Ia sampaikan untuk naskah kuno yang menceritakan peristiwa gempa di Sumbar, baru satu yang ia temui yakni gempa bumi di Talu, Pasaman Barat." Manuskripnya tersimpan di negara Belanda, selebihnya yang ada sekarang hanya takwil gempa saja, "bebernya.
Sebenarnya, ungkapnya, sejak dahulu sudah ada kabar yang menandakan suatu daerah tersebut pernah terjadi bencana. Hanya saja masyarakat masih kurang respon terkait hal itu. Secara arif para ulama juga sudah mengabarkan kepada ulayak, jika terjadi gempa, maka inilah yang akan berdampak.
"Nah, sayangnya rekaman memori perjalanan bangsa yang berkenaan gempa tidak termanfaatkan, baik itu tulisan, seperti manuskrip, maupun lisan seperti nama daerah yang terinspirasi dari peristiwa alam yang dialami daerah tersebut,"ungkapnya.

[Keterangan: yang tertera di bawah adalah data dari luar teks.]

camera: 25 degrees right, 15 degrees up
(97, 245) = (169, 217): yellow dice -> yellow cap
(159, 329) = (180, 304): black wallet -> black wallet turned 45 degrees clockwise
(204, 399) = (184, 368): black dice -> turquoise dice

Ia jabarkan peristiwa alam yang dijadikan sebagai nama daerah, seperti Sawahan, Ampang Gadang, Kubang Putih, Bungo Pasang dan lainnya. "Kalau dianalisa nama Ampang Gadang disimbolkan, bahwa di daerah tersebut pernah terjadi banjir besar, sehingga warga harus membuat ampang yang besar untuk menangkal banjir. Kemudian Bungo Pasang, berarti di daerah tersebut pernah mengalami pasang besar. Jadi peristiwa alam itu dijadikan asal usul daerah, "terangnya.
Sedangkan manuskrip sebagai bukti secara tulisan. Jika tak diteruskan, maka memori kolektif masyarakat tak terbangun terhadap wilayah yang rawan bencana tersebut. Akhirnya apa? Pas gempa kaget, banjir kaget, padahal itu bisa di prediksi. Yang diprediksi bukan waktunya tapi analisa kejadian alam yang pernah terjadi.

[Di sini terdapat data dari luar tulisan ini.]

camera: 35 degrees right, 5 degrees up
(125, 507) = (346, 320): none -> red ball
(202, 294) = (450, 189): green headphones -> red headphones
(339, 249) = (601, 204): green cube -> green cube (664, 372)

"Kalau pernah terjadi gempa, banjir, maka pasti akan terjadi lagi. Itu kan peristiwa berulang. Dimana periode pengulangan bencana itu ada tahunan, lima tahun sekali, bahkan puluhan tahun. Tapi kalau yang besar-besar, seperti gempa besar, banjir besar, itu berabad-abad periodenya. Kita misalkan nih, Banda Bakali. Dahulu banda tersebut dibuat disesuaikan kebutuhan masyarakat saat itu. Kalau sekarang masyarakat sudah bertambah, Banda Bakali bertambah tidak, tidak kan? Pasti akan banjir,"ungkapnya.
Jadi, masyarakat harus terus disadarkan, kalau tidak maka memori kolektifnya tak terbangun, akibatnya pas gempa kaget, sehingga mitigasi bencana tak jalan.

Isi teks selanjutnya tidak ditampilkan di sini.